Marcus Taylor, DPT
For us, the beginning of third year was during times of variability and uncertainty. The COVID-19 pandemic was projecting to spike in cases again as the summer months were approaching; which allowed for different experiences depending on your setting population, specialty, clinic rules, etc. Due to the pandemic, my class was forced to complete the last year of our didactic coursework within a hybrid model – meaning that our musculoskeletal, neuro, pediatrics, and all elective classes were majority online. I doubt that I’d be overstepping by stating that the majority of my classmates were feeling anxiety and worry going into our first clinical rotation. Along with this worry, let’s go ahead and combine that with the social and political unrest still happening across the world, a new COVID variant looming, and vaccine hesitancy, among other individual issues that combine to create the trauma fatigue that we are all experiencing on our own level.

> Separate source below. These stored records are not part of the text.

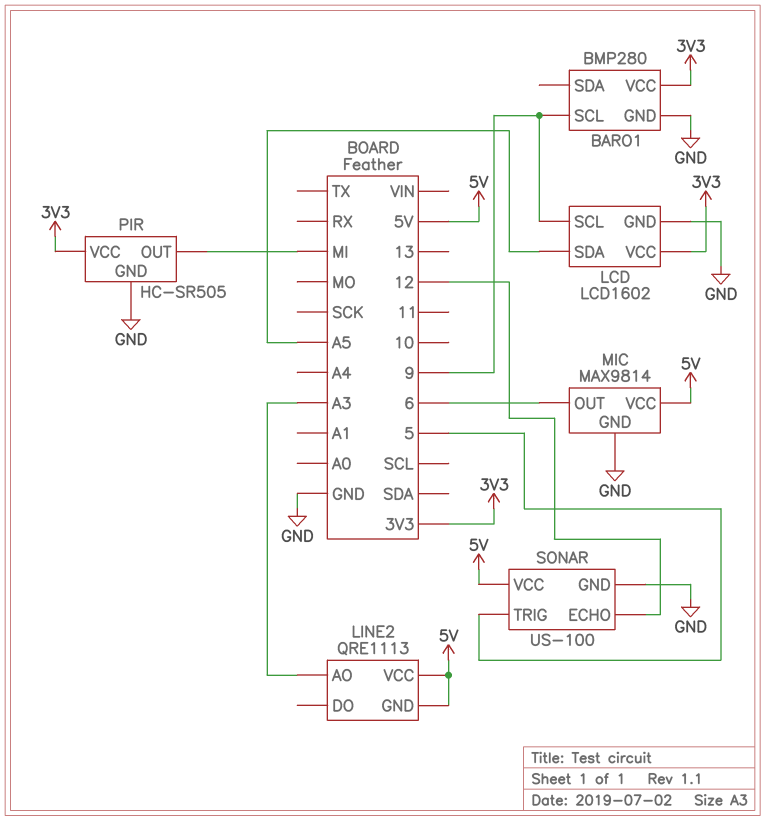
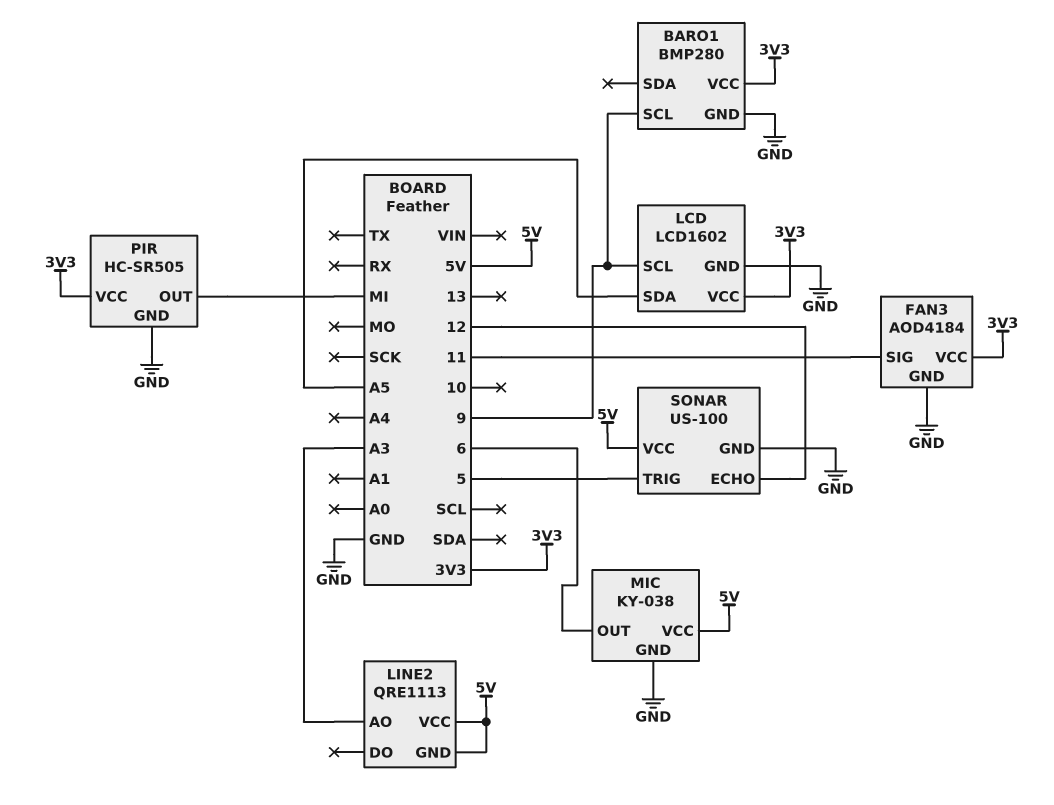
FAN3: none -> AOD4184
FAN3 pin GND: none -> GND
FAN3 pin SIG: none -> 11
FAN3 pin VCC: none -> 3V3
MIC: MAX9814 -> KY-038

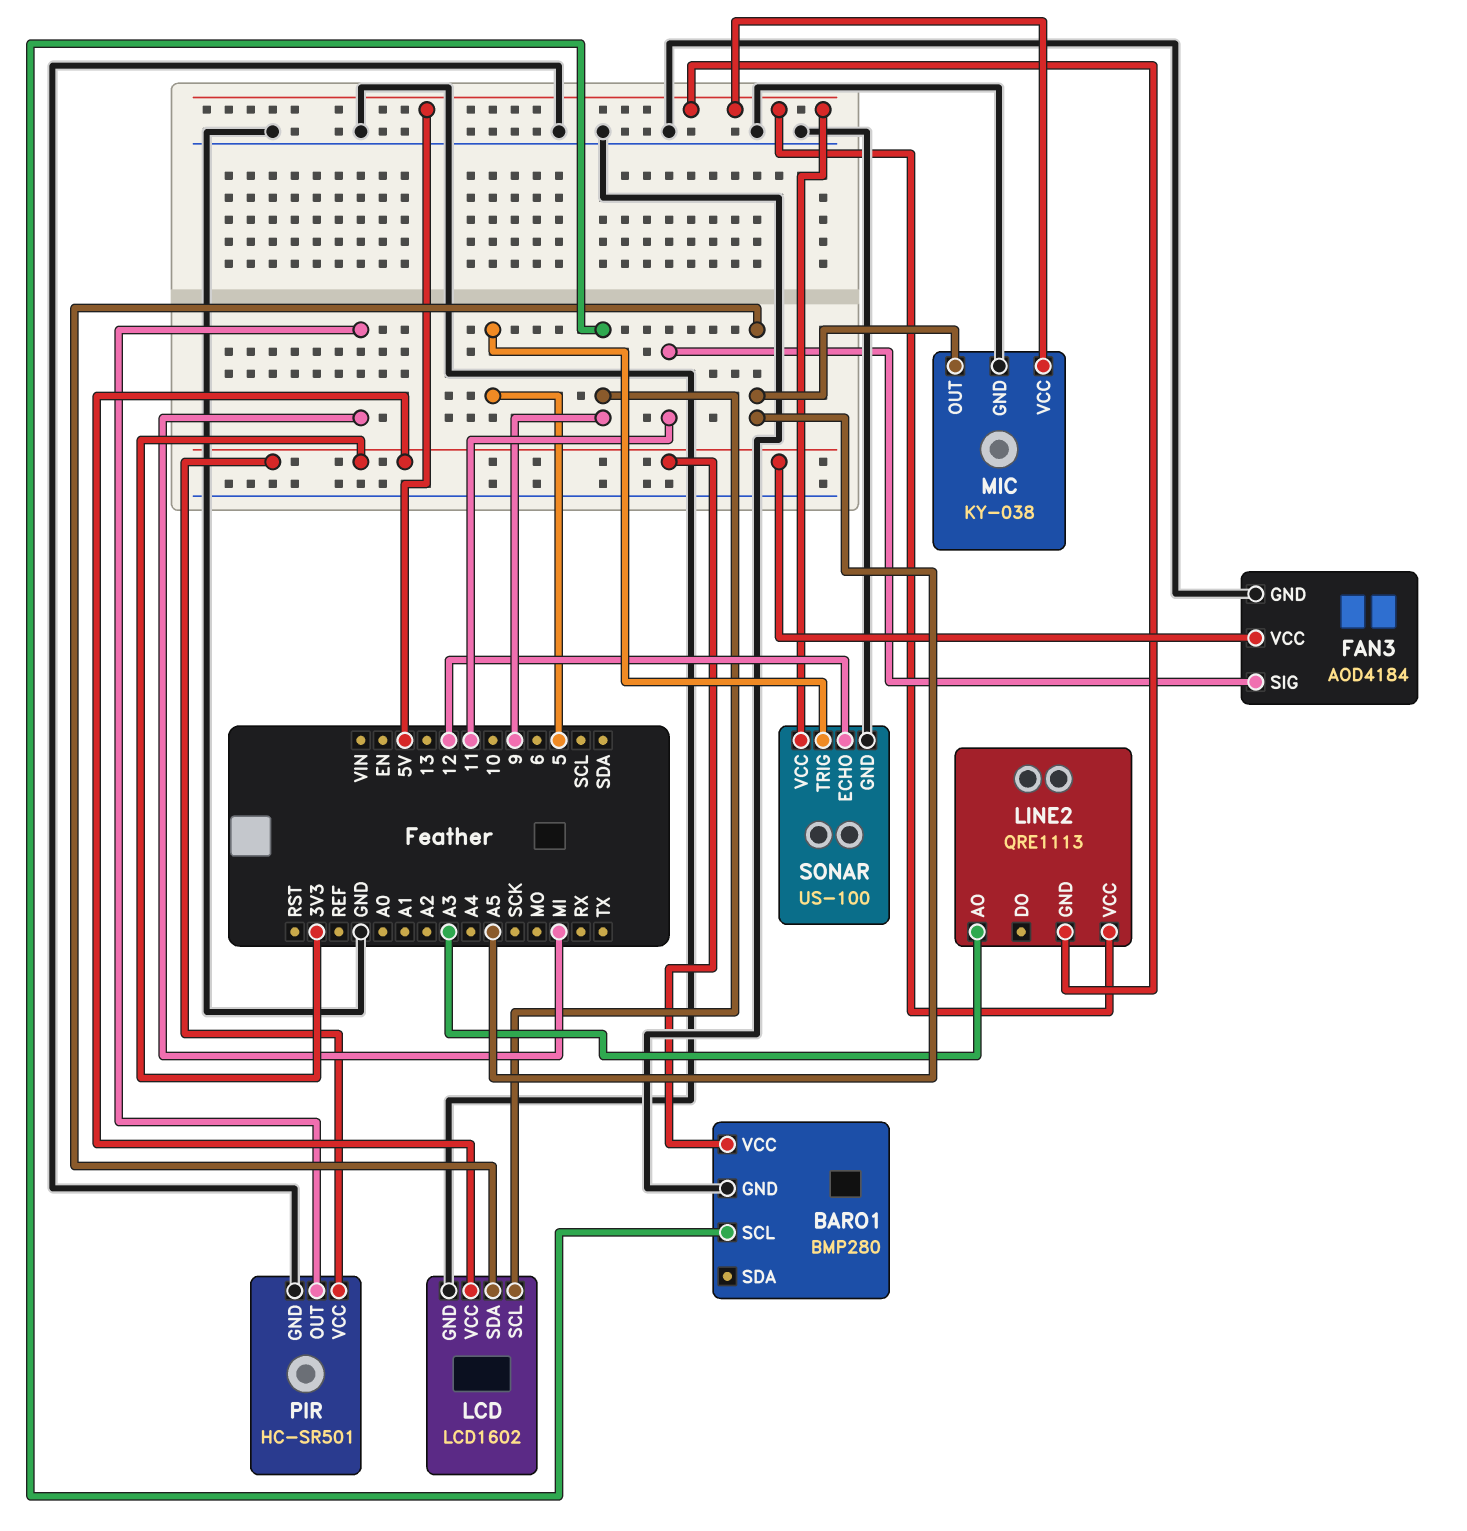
MIC pin OUT: 6 -> A5
PIR: HC-SR505 -> HC-SR501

I’ve been reading this book (by ‘reading’ I mean that I’m two chapters in) called Why Don’t Zebras Get Ulcers by a biologist named, Robert Sapolsky. In this book, Sapolsky compares different animals and how their stress response is different from humans plus the effects on the body. He states that a zebra’s stress is more acute in nature – ie. “If I don’t outrun this lion, I will die.” But as soon as it outruns the lion, the stress levels decrease and return back to baseline. However, a human’s stress can be acute, but we also carry chronic stressors – ie. the decision to feed my family or pay the electricity bill. Only after a decision is made, the stressor remains. Later in the book, I’m assuming Sapolsky will address (again, two chapters in lol) that these chronic stressors lead to an increased risk of disease and disability.

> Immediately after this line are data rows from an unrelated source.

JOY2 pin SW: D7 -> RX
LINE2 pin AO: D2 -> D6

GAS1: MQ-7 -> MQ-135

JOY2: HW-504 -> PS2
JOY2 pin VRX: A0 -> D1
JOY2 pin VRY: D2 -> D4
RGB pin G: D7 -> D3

I say all this to tie back in an earlier point that I made about ‘trauma fatigue.’ In the third year, my classmates and I were challenged clinically and academically as we began preparing for our NPTE exam. As individual feats, these are chronic stressors that can truly break you; and I believe that the only way I was able to get through this year was through my support system. Regardless of what was going on, I needed to lean on my people to bolster me when I felt particularly burned out and depressed. I will be the first to tell you how difficult it is to move to a new location every three months and attempt to maintain some sort of schedule. Unless you placed into a rotation that covered two sessions, then this could very well be a reality that you experience.
For the current or future students reading this, my plan for outlining my experience is not to scare anyone away from the stressors that come with third year. I hope this encourages you to embrace the unknowns before you. All of the anxious and worried classmates that I mentioned earlier all earned the title of “Doctor” that will forever come before their names. Clearly, it’s possible and you’ll get through it, too! But if you take nothing away from my experience, I hope that I’ve been able to adequately relay the importance of having a support system, and taking care of your mental, physical, and spiritual health.
By the end of the third year, you will realize that it was all worth it – the long nights of studying, the long days of clinic, the less than one-hour lunch breaks have all paid off. You will have achieved your goal and you would have become what you’ve said that you will. But what is it all worth if you’ve only set yourself up to re-enter the rat race of the working world with an underdeveloped system for coping with chronic stress?